The election of Jon Baron to the chair and Bridget Terry Long to the vice-chair of the National Board for Education Sciences (NBES) headlined a busy November meeting that also saw the final approval of IES's new research priorities.
The Nov. 1 meeting was the final meeting for outgoing Chair Eric Hanushek, who completes his 2-year term as chair and his second board term later this month. At the meeting, IES Director John Easton thanked Hanushek for his service and credited him for helping him with his transition to IES.
Baron is the founder and president of the Coalition for Evidence-Based Policy and he had served as the vice-chair for the past 2 years.
"My hope is that the Board will continue to serve as an effective voice for IES in the policy process, helping to ensure that rigorous research and evaluation play a central role in congressional and executive branch decisions on education policy," Baron said. "The Board can also help support the director in his efforts to increase the relevance of educational research to policymakers and practitioners while maintaining scientific rigor."

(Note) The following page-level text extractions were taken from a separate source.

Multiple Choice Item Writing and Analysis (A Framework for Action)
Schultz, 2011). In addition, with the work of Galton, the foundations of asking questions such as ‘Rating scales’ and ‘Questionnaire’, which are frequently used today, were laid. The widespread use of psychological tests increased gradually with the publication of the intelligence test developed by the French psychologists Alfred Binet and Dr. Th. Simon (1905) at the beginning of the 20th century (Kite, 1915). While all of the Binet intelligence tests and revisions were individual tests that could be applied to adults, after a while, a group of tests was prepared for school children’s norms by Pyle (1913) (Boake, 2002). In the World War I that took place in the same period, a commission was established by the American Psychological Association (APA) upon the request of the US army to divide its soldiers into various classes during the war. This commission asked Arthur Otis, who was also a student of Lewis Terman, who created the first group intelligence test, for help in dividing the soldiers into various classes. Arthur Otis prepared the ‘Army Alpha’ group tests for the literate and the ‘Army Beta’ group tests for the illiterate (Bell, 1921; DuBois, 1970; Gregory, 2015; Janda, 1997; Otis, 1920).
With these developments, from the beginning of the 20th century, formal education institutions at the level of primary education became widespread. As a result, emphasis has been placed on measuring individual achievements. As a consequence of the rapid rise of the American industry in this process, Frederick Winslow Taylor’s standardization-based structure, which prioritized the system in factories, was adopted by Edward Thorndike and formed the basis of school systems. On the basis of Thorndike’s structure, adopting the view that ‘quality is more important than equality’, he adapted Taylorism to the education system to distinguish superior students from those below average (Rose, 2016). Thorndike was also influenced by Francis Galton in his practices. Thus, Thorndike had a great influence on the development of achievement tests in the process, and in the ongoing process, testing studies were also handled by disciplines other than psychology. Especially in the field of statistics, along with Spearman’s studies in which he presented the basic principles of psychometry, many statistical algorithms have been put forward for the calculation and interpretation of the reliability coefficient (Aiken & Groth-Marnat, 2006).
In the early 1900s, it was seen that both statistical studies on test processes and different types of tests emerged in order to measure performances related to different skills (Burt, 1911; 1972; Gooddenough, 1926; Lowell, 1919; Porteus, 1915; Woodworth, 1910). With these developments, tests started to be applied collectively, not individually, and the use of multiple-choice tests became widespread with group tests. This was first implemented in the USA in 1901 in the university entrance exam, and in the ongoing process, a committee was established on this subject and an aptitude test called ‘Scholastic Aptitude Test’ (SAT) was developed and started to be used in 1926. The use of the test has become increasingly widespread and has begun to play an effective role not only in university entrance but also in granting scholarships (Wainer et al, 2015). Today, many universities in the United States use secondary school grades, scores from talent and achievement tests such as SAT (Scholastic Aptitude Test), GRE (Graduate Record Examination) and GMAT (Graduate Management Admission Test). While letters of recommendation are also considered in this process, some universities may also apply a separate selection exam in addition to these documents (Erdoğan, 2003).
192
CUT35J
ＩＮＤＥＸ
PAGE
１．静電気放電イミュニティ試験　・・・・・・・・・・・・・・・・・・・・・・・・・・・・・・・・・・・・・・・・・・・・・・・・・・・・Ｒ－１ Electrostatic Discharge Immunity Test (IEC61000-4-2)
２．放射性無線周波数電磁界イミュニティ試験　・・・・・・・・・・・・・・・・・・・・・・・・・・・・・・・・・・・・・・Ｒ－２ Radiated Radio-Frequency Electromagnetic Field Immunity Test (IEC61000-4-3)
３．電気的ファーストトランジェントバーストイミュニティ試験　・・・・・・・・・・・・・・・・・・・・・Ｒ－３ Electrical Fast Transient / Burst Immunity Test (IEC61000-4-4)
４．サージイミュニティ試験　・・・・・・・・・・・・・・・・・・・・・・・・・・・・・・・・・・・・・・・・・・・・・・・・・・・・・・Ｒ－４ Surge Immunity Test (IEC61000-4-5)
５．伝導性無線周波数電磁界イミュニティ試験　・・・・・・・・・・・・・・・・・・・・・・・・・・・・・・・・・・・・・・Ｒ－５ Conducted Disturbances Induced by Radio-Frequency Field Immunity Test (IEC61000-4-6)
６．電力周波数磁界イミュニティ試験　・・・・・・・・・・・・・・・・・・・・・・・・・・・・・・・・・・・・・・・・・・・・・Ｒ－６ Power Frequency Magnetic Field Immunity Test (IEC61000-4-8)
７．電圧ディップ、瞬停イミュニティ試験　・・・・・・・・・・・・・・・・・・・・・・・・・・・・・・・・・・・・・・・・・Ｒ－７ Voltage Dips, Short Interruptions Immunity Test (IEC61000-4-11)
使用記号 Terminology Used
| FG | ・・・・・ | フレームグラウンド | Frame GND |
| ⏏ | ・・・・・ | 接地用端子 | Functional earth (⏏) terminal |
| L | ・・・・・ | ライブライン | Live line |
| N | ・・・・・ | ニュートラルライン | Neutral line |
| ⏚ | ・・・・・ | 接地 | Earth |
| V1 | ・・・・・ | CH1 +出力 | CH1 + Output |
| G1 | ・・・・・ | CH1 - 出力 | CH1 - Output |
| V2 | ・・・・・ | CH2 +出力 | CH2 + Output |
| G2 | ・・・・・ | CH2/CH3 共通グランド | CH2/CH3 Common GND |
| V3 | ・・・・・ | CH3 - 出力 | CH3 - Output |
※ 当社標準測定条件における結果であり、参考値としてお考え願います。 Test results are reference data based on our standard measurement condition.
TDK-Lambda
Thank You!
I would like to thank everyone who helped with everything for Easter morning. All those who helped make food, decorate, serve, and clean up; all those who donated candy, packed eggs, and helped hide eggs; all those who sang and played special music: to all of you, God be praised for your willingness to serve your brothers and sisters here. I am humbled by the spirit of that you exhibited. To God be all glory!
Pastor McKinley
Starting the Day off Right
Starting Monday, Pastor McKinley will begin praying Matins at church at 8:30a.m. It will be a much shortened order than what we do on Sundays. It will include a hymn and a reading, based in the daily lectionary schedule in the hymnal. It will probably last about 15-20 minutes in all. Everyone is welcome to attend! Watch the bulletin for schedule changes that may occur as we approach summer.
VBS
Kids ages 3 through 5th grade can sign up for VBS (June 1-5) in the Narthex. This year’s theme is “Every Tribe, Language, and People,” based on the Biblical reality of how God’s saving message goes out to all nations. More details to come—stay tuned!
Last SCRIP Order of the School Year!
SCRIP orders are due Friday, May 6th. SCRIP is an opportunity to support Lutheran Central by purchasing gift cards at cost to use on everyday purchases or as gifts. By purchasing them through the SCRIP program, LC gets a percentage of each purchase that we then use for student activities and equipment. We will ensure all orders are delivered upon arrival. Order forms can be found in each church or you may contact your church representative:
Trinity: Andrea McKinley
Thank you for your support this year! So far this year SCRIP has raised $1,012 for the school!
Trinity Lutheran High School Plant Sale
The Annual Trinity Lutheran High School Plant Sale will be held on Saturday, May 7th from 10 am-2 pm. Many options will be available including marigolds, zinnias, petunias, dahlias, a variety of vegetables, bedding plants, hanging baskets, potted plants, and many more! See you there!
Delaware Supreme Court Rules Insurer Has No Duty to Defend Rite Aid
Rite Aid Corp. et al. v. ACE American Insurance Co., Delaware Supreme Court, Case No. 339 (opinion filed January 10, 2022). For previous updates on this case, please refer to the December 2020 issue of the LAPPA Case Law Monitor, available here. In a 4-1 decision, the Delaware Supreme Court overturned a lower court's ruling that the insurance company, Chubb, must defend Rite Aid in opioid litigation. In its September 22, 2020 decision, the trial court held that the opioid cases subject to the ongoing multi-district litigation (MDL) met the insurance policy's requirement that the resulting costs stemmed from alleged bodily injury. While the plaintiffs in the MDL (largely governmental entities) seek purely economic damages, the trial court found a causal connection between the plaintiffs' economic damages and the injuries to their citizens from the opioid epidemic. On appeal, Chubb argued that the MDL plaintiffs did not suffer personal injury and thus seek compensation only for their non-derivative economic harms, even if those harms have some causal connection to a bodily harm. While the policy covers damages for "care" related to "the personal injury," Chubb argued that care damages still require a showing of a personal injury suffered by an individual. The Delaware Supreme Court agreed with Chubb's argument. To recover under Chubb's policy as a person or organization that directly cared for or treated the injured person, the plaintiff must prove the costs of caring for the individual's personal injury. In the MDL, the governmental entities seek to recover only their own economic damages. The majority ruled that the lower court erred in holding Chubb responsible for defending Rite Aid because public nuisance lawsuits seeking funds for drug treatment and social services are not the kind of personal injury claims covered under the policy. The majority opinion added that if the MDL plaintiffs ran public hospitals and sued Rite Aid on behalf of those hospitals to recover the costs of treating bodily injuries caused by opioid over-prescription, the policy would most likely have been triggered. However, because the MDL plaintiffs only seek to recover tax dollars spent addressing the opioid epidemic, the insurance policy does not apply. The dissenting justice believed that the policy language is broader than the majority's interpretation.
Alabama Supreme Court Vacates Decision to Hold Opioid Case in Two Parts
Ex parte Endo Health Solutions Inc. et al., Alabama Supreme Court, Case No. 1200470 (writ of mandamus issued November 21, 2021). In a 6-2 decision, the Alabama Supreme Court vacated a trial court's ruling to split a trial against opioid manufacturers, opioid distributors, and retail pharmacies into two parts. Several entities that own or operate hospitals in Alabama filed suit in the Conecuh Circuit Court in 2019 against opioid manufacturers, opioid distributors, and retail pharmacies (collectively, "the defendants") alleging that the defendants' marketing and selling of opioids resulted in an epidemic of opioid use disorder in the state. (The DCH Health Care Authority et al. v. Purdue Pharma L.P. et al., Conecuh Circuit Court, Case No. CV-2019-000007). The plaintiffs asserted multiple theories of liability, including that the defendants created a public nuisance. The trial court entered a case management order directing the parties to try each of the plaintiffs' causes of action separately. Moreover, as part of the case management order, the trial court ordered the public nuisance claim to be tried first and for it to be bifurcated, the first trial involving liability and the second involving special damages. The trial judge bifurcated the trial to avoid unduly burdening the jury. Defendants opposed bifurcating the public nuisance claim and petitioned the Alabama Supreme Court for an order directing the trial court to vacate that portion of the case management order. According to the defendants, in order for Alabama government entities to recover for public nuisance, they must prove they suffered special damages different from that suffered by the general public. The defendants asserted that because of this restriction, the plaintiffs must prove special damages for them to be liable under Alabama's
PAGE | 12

Baron, the unanimous choice to succeed Hanushek, will serve a 1-year term to complete the final year of his NBES appointment. He will be replaced in the vice-chair role by Long, who is currently a professor of education and economics at Harvard University's Graduate School of Education. She also will serve a 1-year term.
The elections were the final agenda item of the day-long meeting that opened with unanimous approval of IES's new research priorities and included discussions on the roles of the Regional Educational Laboratories and the National Center for Education Statistics' Privacy Technical Assistance Center, a "one-stop" resource for education stakeholders to learn about data privacy, confidentiality, and security practices related to student-level longitudinal data systems.
The priorities, which were first presented to the Board in April, lay out Easton's vision for IES's research agenda for the remainder of his 6-year term. The research priorities call for developing relevant and useable research, building closer ties with practitioners, expanding the range of educational outcomes studied, and developing evidence standards for a broad range of research designs and methods.
The afternoon session also featured presentations on approaches to research implementation and dissemination efforts by the National Center for Education Evaluation and Regional Assistance.
As one part of national efforts to increase the number of college graduates, the National Center for Education Evaluation and Regional Assistance recently awarded a new 5-year contract to collect information on the services, supports, and outcomes of students with disabilities in their transition from high school to postsecondary education, training, and work. A key goal of the study is to identify potential barriers to successful transitions for students with disabilities compared to those without disabilities.
The study is the third in a series of large-scale longitudinal surveys of students with disabilities that the Department of Education has funded and the first in nearly a decade to track a large number of students over time. It will be conducted by Mathematica Policy Research, Inc. in conjunction with the University of Minnesota's Institute on Community Integration and Decision Information Resources, Inc.
Data collection for the study will begin in the spring of 2012 and 2014. Approximately 15,000 students between the ages of 13 and 21 from 300 school districts across the country will be randomly selected so that the study produces nationally representative information for policymakers and other educators. Students, parents, principals, and teachers will be interviewed and data will be extracted from school records.